WORK REQUEST -
Each line in the listing below that holds "FileFunction" should be counted; reply with that number only.

::: PROVIDED RECORDS :::

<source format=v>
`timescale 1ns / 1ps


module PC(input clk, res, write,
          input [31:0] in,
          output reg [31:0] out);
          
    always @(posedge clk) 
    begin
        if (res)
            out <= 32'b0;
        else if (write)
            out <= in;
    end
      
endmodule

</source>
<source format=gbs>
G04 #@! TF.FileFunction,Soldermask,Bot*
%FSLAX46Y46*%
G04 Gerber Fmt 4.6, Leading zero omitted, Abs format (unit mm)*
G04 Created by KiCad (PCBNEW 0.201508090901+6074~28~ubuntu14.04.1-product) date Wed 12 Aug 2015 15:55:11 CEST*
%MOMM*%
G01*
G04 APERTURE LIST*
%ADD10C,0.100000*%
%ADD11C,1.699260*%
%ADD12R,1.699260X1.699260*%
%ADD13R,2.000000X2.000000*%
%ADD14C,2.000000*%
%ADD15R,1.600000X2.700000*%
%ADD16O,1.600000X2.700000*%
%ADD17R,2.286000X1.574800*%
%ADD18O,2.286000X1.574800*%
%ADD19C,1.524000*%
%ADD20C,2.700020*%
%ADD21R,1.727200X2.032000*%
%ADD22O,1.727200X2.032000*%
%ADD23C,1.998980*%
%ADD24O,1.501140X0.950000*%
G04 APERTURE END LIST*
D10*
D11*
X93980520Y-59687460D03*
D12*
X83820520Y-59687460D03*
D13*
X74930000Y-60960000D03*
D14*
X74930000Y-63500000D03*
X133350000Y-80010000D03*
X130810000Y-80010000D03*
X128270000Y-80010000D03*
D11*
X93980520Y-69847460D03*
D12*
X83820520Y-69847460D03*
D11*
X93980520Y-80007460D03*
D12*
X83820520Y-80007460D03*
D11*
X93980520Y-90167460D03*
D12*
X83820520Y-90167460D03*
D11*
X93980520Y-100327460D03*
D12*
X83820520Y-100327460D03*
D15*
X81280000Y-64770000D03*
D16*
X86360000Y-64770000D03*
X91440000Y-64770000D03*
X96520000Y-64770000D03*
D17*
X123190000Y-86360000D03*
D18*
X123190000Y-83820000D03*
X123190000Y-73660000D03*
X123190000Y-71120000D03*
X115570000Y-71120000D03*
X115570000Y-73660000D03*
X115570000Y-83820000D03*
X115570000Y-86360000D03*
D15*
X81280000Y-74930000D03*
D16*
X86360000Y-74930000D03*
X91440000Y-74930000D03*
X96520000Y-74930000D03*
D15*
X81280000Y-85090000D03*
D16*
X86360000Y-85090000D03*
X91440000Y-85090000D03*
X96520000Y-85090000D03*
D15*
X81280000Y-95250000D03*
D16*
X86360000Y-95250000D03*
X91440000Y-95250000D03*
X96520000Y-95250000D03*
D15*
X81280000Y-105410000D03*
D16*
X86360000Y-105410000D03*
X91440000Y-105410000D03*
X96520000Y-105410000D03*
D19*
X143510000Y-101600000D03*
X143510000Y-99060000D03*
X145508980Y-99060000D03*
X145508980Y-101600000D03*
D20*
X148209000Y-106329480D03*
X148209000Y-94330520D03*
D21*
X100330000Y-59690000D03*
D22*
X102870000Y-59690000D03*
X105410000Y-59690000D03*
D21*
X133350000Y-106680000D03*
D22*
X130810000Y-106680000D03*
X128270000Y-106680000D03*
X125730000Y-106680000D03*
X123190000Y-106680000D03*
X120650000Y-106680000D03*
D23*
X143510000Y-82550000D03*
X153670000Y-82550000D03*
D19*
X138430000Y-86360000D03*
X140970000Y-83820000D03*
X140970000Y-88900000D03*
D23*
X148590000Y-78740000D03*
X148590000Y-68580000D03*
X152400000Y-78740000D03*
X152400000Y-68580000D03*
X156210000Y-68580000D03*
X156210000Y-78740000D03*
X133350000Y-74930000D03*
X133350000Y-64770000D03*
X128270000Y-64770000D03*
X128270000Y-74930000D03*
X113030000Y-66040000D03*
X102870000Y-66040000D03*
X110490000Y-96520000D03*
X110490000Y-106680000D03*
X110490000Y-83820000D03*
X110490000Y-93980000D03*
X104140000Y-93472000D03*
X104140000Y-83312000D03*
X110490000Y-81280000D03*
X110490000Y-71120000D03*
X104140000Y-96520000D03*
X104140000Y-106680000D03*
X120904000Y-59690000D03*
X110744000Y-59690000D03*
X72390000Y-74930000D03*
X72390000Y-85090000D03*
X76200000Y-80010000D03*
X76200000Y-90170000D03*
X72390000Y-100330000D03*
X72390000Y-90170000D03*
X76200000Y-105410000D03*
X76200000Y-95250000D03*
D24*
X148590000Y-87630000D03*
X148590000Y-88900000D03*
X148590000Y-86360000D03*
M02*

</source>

:::
::: PROVIDED RECORDS :::

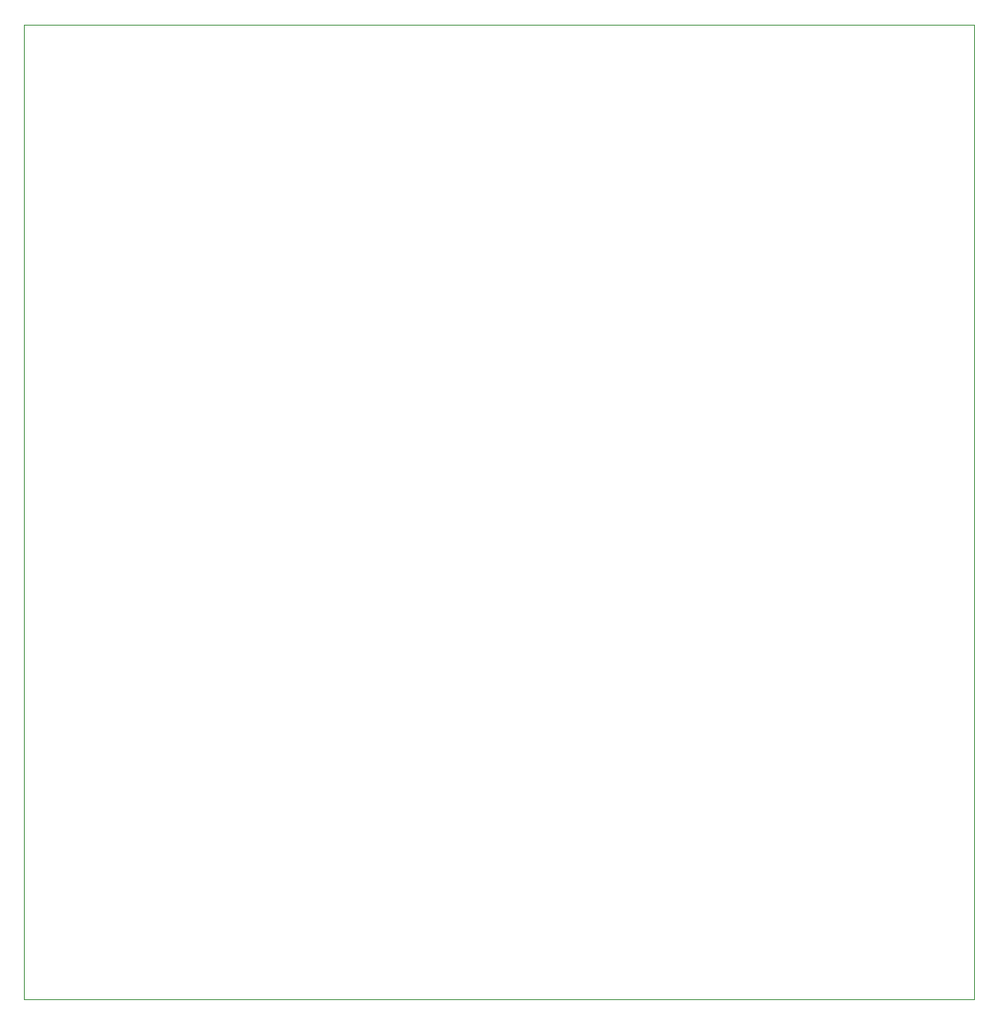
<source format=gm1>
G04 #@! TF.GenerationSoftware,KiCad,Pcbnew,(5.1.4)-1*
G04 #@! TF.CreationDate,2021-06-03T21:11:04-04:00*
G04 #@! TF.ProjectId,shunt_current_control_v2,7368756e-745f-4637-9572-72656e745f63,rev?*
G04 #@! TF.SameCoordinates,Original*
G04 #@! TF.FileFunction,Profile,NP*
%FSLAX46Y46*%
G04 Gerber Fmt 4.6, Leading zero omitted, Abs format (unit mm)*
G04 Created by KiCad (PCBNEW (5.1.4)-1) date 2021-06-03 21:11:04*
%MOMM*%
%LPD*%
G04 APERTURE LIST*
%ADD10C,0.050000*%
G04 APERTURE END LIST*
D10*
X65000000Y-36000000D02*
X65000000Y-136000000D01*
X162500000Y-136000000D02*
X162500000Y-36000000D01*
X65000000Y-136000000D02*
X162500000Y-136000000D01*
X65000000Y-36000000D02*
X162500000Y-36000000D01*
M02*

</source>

:::

SOLUTION -
2